Italienische schiedsrichter-affäre: geheime zeichengabe enthüllt?

Ein Erdbeben erschüttert den italienischen Fußball: Ehemalige Schiedsrichter packen aus und werfen den Kollegen vor, mithilfe von geheimen Gesten und Zeichen die Entscheidungen der Video-Assistenten (VAR) zu beeinflussen. Die Vorwürfe, die nun laut werden, drohen, das Vertrauen in die Integrität der Serie A nachhaltig zu beschädigen.

Die enthüllungen von ex-schiedsrichter pasquale de meo

Im Zentrum der Kontroverse steht Pasquale De Meo, der ehemalige Schiedsrichter, der gegenüber der Nachrichtenagentur AGI schockierende Details preisgab. Demnach soll es während der wöchentlichen Treffen der Schiedsrichter eine systematische Absprache über eine Art „Code“ gegeben haben, um die VAR-Teams zu lenken.
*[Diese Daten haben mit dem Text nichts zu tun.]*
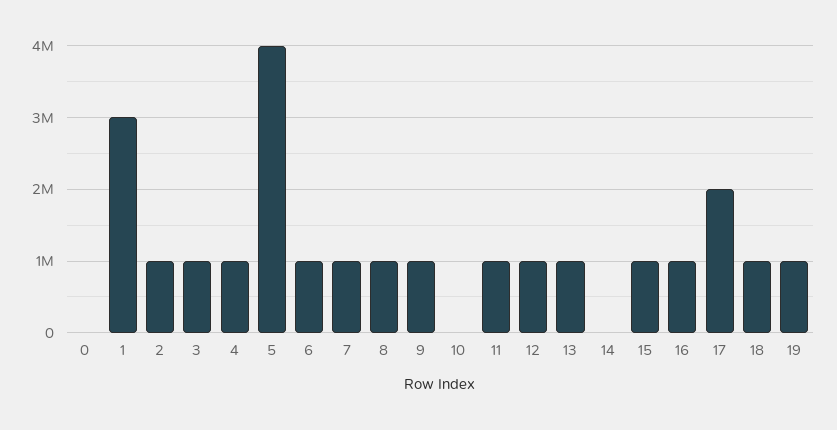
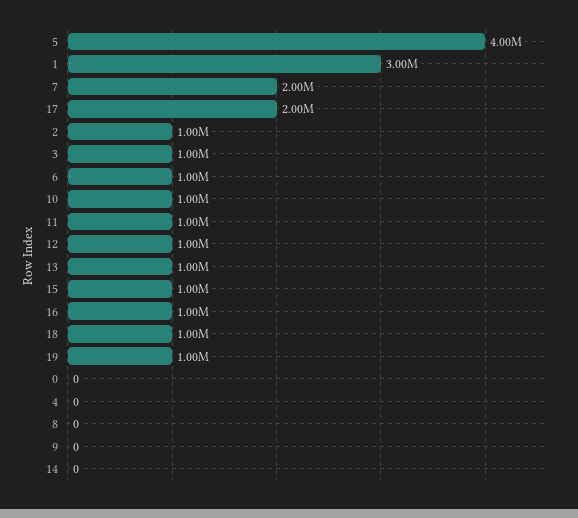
4: 1000000 -> 0
7: 1000000 -> 2000000
8: 1000000 -> 0
9: 1000000 -> 0
10: 0 -> 1000000

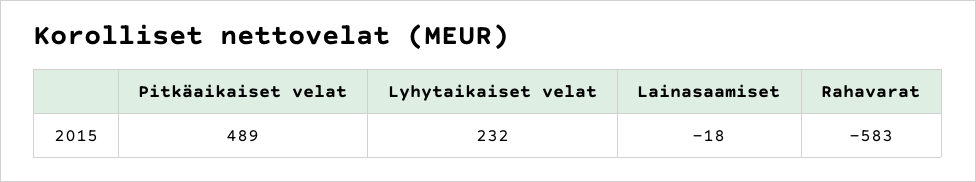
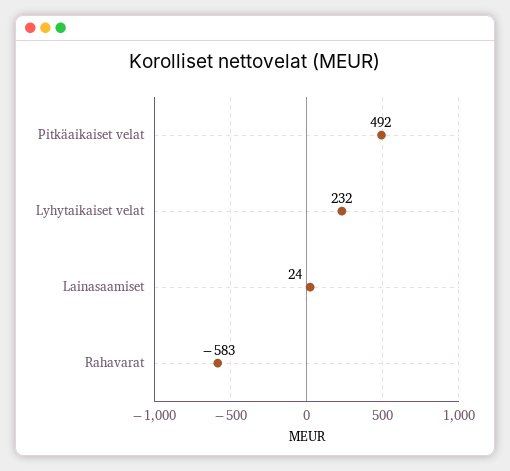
Pitkäaikaiset velat: 489 -> 492
Lainasaamiset: -18 -> 24

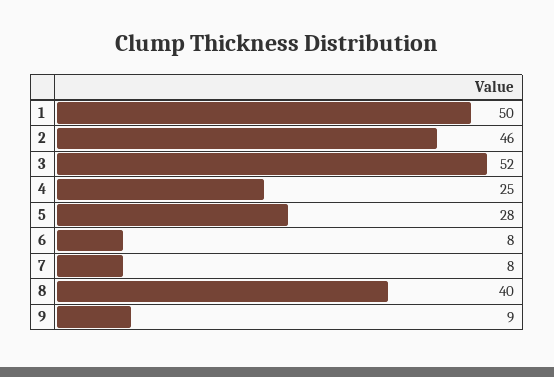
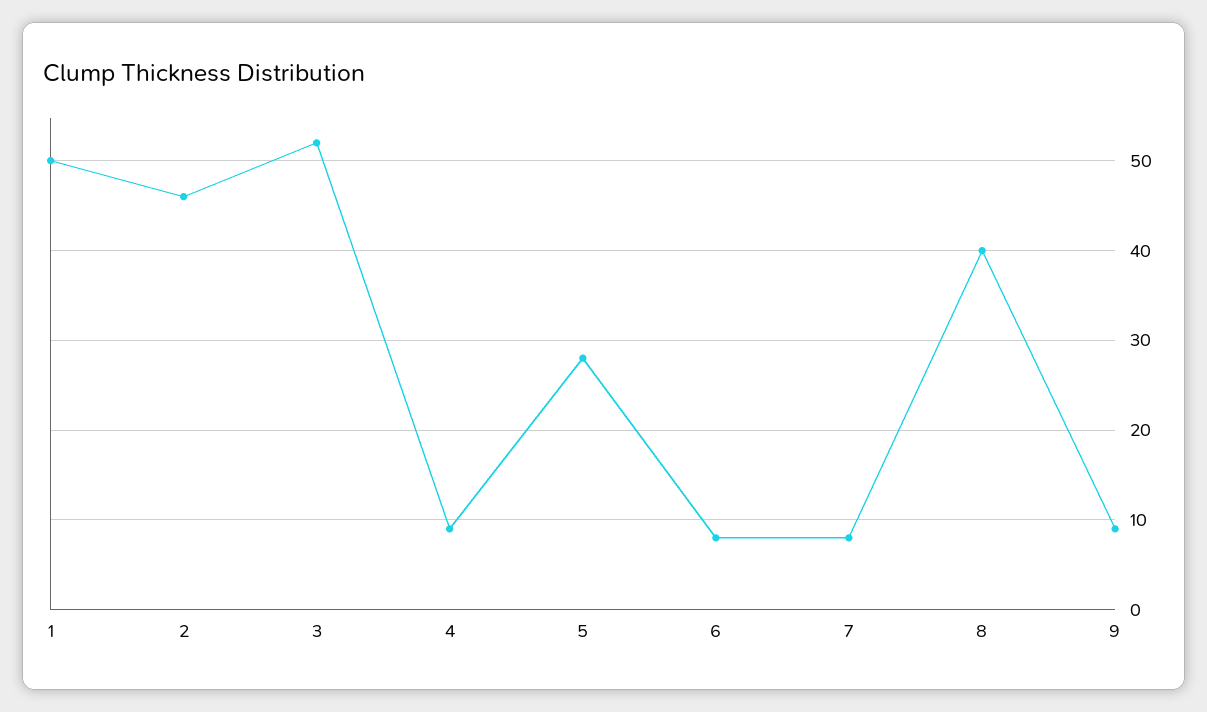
4: 25 -> 9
Ein Beispiel sei das sogenannte „Stein-Papier-Schere“-Signal gewesen, das angeblich von Gianluca Rocchi und Gervasoni genutzt wurde.

De Meo betont, dass diese Praktiken im Umfeld weit verbreitet waren und mit Unmut betrachtet wurden. Er fragt sich lautstark, warum dieses Signal in manchen Spielen angezeigt wurde und in anderen nicht – eine Frage, die den Verdacht auf eine Manipulation des Wettbewerbs aufkommen lässt. Die Frage, die nun brennt: Warum war das Signal nicht einheitlich angewendet?

Verstoß gegen das var-protokoll und mögliche karriereschutz

Verstoß gegen das var-protokoll und mögliche karriereschutz

Die beschriebenen Vorgehensweisen stehen in klarem Widerspruch zum Protokoll, welches die Autonomie der VAR- und Avar-Teams vorsieht. „VAR und Avar sind dazu bestimmt, unabhängig zu agieren. Externe Einmischungen sind ausgeschlossen“, so De Meo mit Nachdruck. Doch die Affäre geht möglicherweise noch tiefer: De Meo vermutet, dass es nicht um die Begünstigung bestimmter Mannschaften ging, sondern vielmehr um den Schutz der Karrieren einzelner Schiedsrichter. Ein nicht korrigierter Fehler kann sich fatal auf die Bewertung und somit auf die zukünftigen Einsätze auswirken.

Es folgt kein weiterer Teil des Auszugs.